Siem Reap


Ruinen, Ruinen, Ruinen

Von den Ruinen von Siem Reap und dem Nationalheiligtum Angkor Wat schwärmt einem jeder vor, also mussten wir uns diese natürlich auch ansehen.


In Siem Reap und der Umgebung kann man problemlos drei Tage am Stück Tempel besichtigen und hat immer noch nicht alles gesehen. Wir haben uns Angkor Wat angesehen und eine Tour zu den zentralen Tempeln unternommen. Damit wir möglichst wenig von der Hitze des Tages mitbekommen, sind wir doch sage und schreibe um 6:00 Uhr (!) morgens aufgestanden. Eigentlich hätten wir uns die Mühe gar nicht machen brauchen, denn an dem Tag hat es – glücklicherweise – geregnet und es war kühl genug. Verschlafen und gespannt suchten wir einen Tuktukfahrer und übten uns in Preisverhandlung auf Khmer – langsam haben wir das Gefühl, dass wir dazu lernen. Aber die einheimischen Preise kennt ohnehin kein Tourist, wahrscheinlich sind wir noch meilenweit davon entfernt einen angemessenen Preis zu zahlen. Nach kurzer Verhandlung kann es losgehen – zu den zentralen Tempeln Siem Reaps.


Siem Reap – Nationalheiligtum Angkor Wat
Angkor Wat ist eine enorme Tempelanlage. Sie liegt idyllisch an dem Siem Reap River an einem kleinen See. Angkor Wat ist dem Hindugott Vishnu gewidmet. Viele der umliegenden Tempel wurden architektonisch vom Hinduismus beeinflusst – bei Angkor Wat handelt es sich allerdings um einen hinduistischen Tempel. Die meisten anderen umliegenden Tempel sind buddhistisch. Zwischen Mönchen, Pferden, Reisegruppen und Studenten, die Touristen ansprechen, um ihr Englisch zu verbessern kann man hier den Stolz der Khmer bewundern.
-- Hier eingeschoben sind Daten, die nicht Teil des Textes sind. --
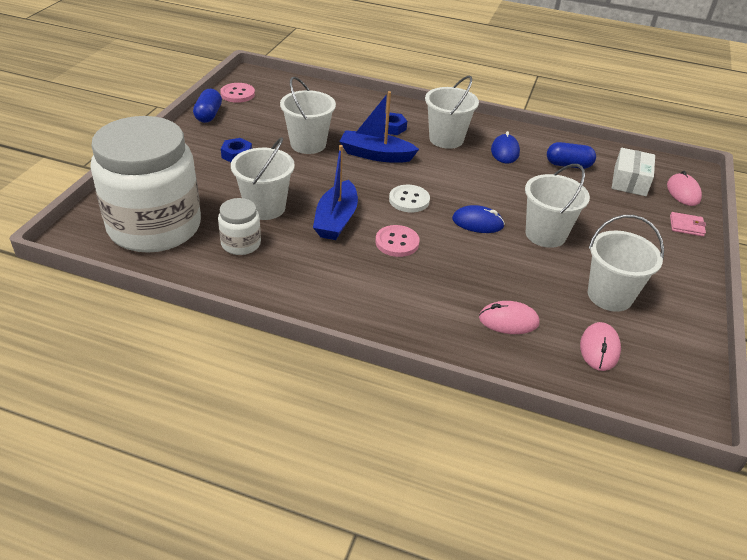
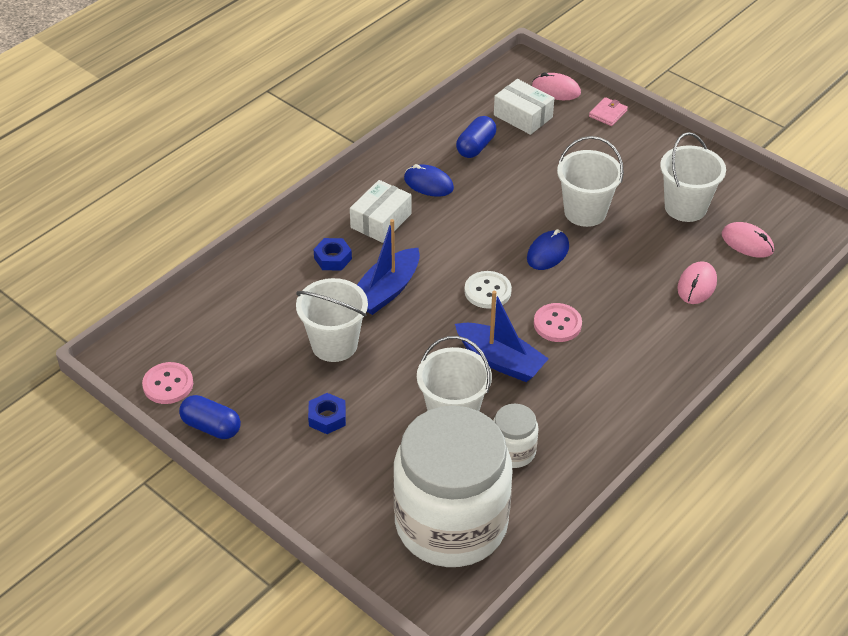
camera: 65 degrees left, 5 degrees up
(446, 139) = (381, 221): white bucket -> white box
Bayon – Gesichter in Stein

So beeindruckend die vielen Tempel auch sind – die beiden absoluten Highlights sind Angkor Wat und Bayon. Die schlafend anmutenden Gesichter findet man überall in dem labyrinthartigen Gebäude Bayons. Über Treppen hinauf und hinunter, durch Gänge hindurch und an Buddhas vorbei – mich persönlich hat dieser Tempel durch seine verschiedenartige Architektur noch mehr beeindruckt als Angkor Wat.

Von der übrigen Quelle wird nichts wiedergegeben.